**Task to carry out**
Please copy the items below word for word, beginning at the line that has "pose: elev=54.3 azim=353.9" and stopping after the line that has "Dot at: (218, 236)", with both of those lines included. Leave the pictures out of your copy.
╭──
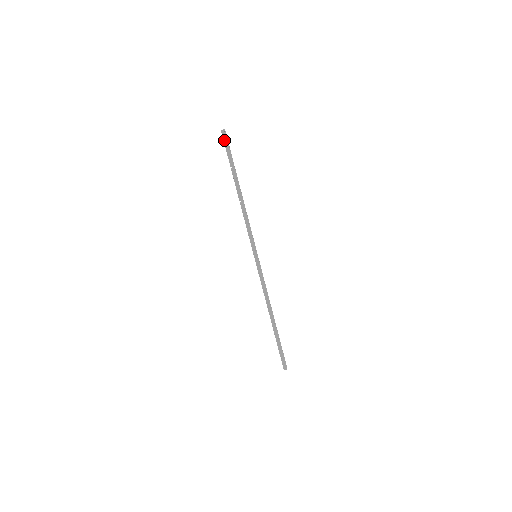
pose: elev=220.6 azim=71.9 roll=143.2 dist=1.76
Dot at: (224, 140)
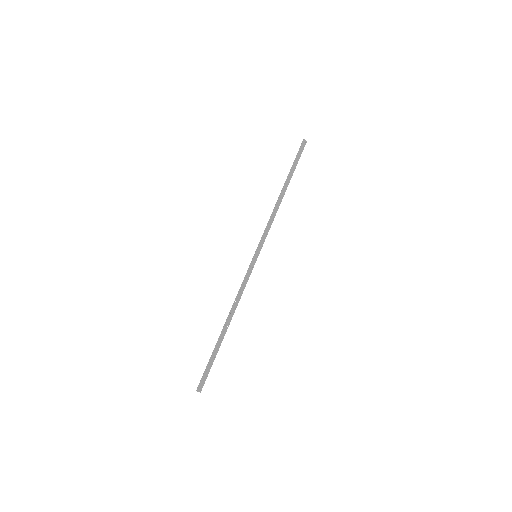
Dot at: (301, 147)
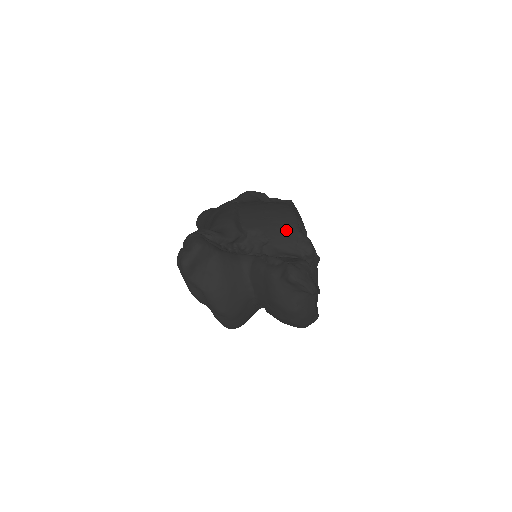
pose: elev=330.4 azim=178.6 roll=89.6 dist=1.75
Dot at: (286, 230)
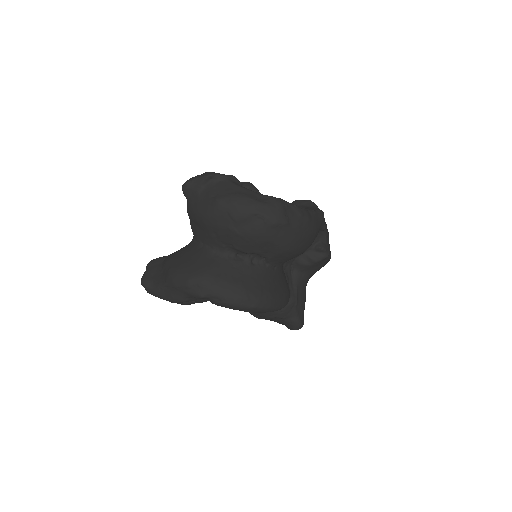
Dot at: occluded
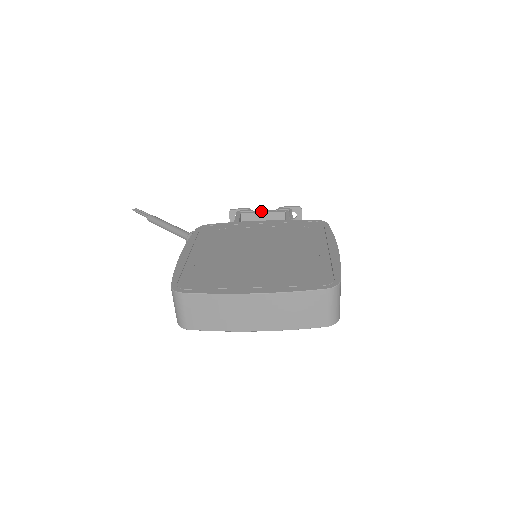
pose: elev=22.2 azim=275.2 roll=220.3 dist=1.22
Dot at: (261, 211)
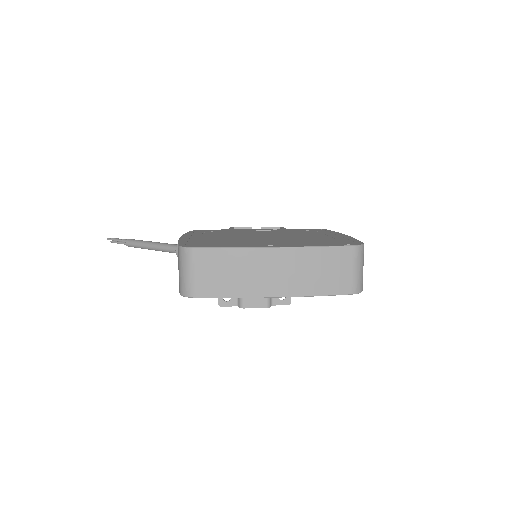
Dot at: occluded
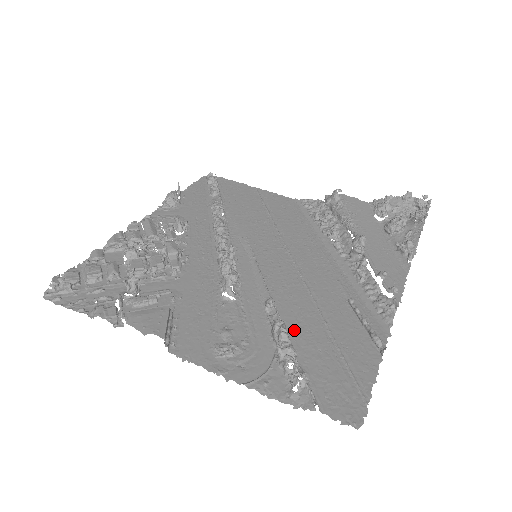
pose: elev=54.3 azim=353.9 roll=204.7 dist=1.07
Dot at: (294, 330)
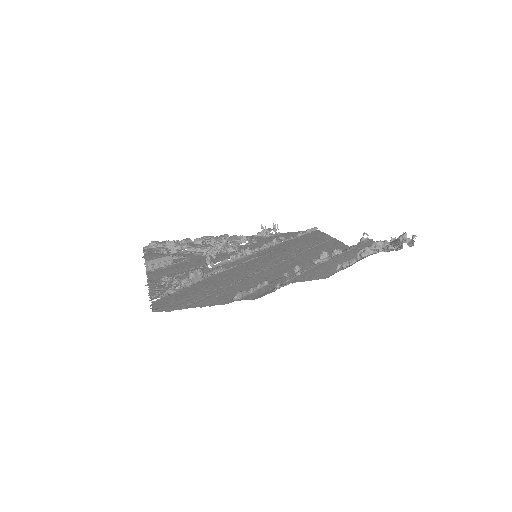
Dot at: (208, 281)
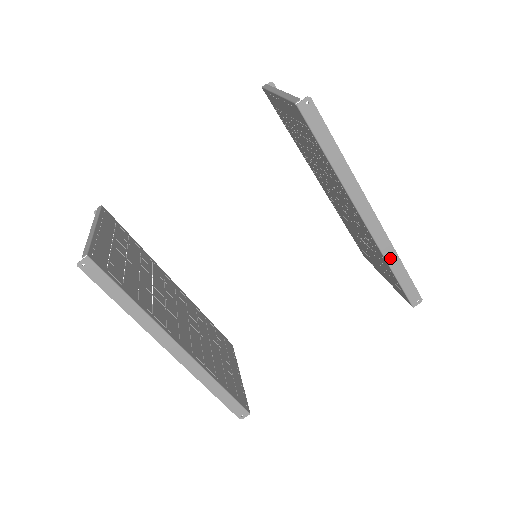
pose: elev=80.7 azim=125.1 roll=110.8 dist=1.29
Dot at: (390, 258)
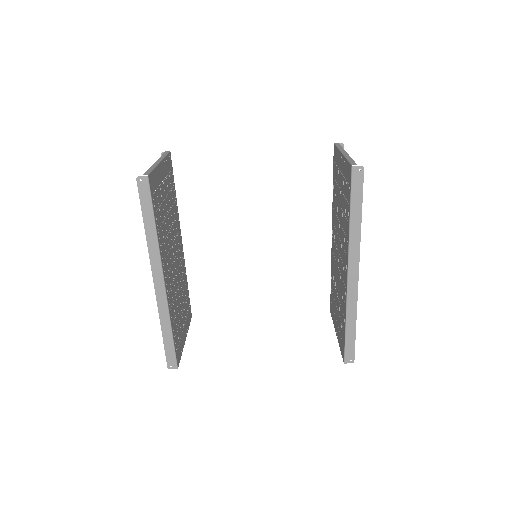
Dot at: (350, 315)
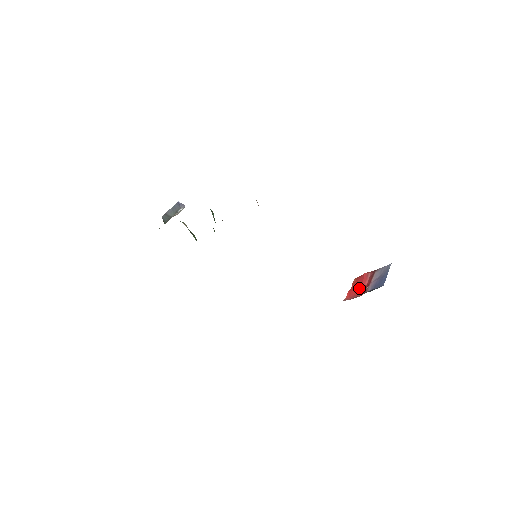
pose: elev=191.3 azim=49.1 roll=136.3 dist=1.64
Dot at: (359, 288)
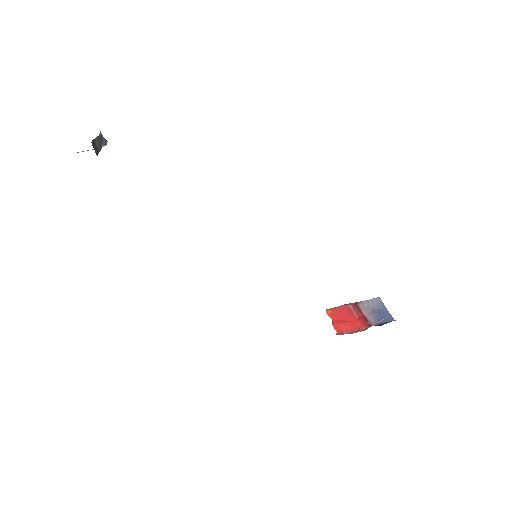
Dot at: (352, 321)
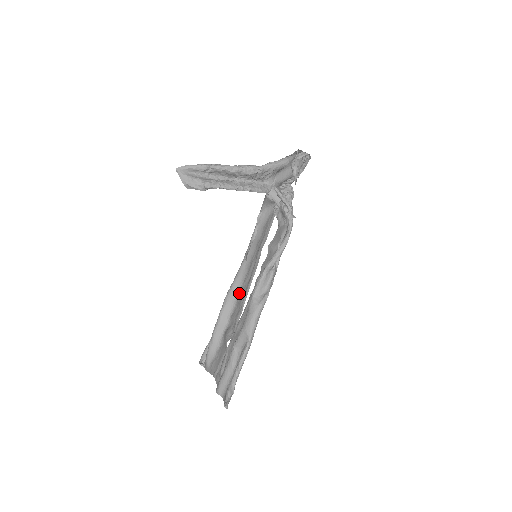
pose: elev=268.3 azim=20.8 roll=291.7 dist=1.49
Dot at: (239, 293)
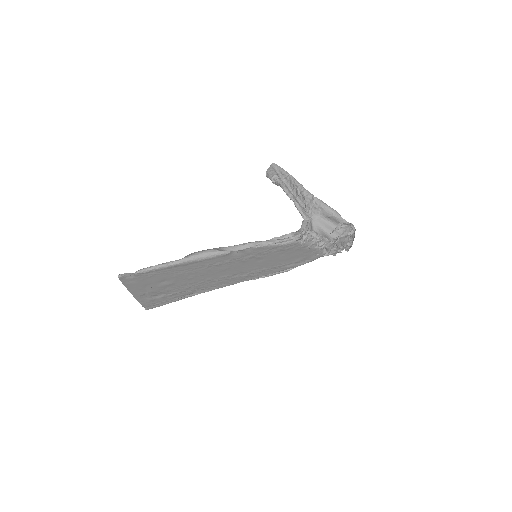
Dot at: (221, 282)
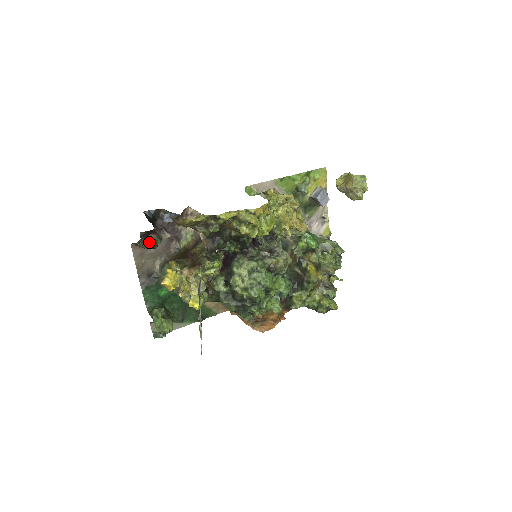
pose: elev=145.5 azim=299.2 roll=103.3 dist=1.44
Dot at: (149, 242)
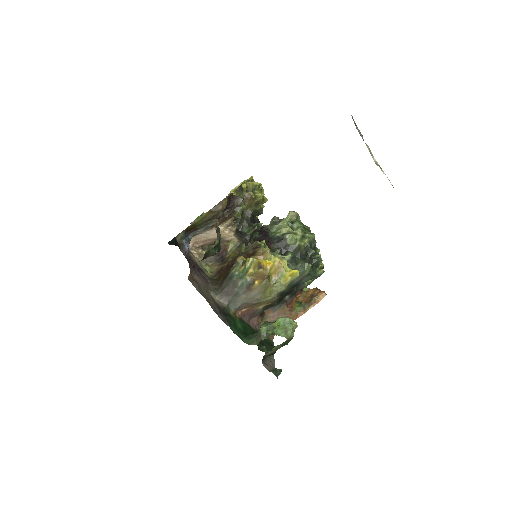
Dot at: (218, 236)
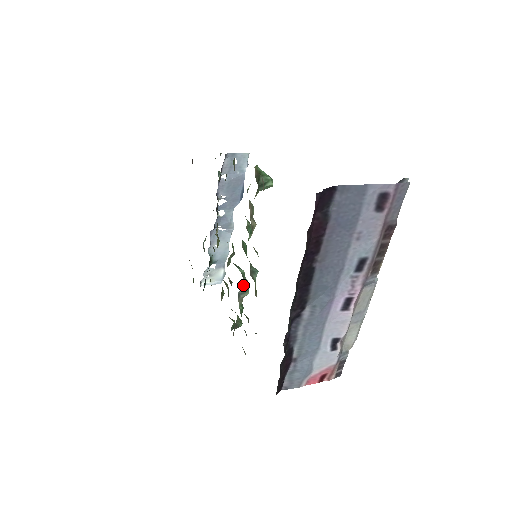
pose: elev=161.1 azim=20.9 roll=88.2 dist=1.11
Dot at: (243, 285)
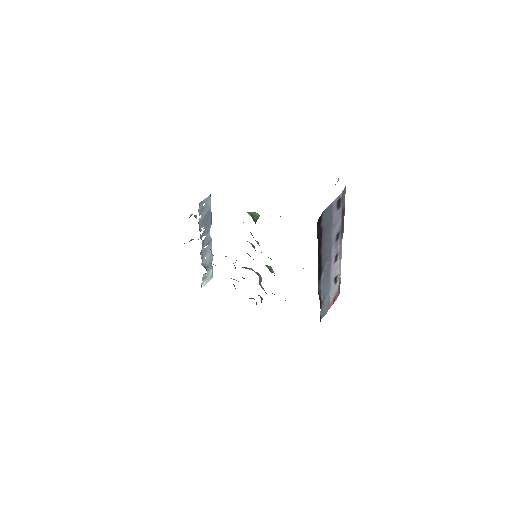
Dot at: (259, 277)
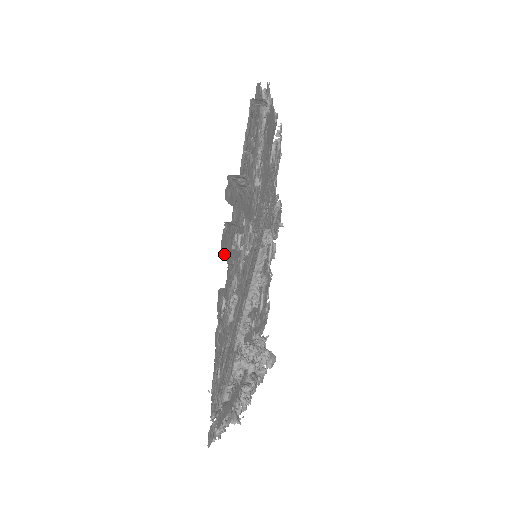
╰──
**Response for this exercise**
pose: elev=54.3 azim=353.9 roll=204.7 dist=1.07
Dot at: (294, 330)
Dot at: (208, 281)
pose: elev=80.7 azim=125.1 roll=110.8 dist=1.29
Dot at: (390, 258)
Dot at: (350, 315)
pose: elev=191.3 azim=49.1 roll=136.3 dist=1.64
Dot at: (359, 288)
Dot at: (352, 321)
pose: elev=268.3 azim=20.8 roll=291.7 dist=1.49
Dot at: (239, 293)
Dot at: (221, 282)
pose: elev=145.5 azim=299.2 roll=103.3 dist=1.44
Dot at: (149, 242)
Dot at: (218, 236)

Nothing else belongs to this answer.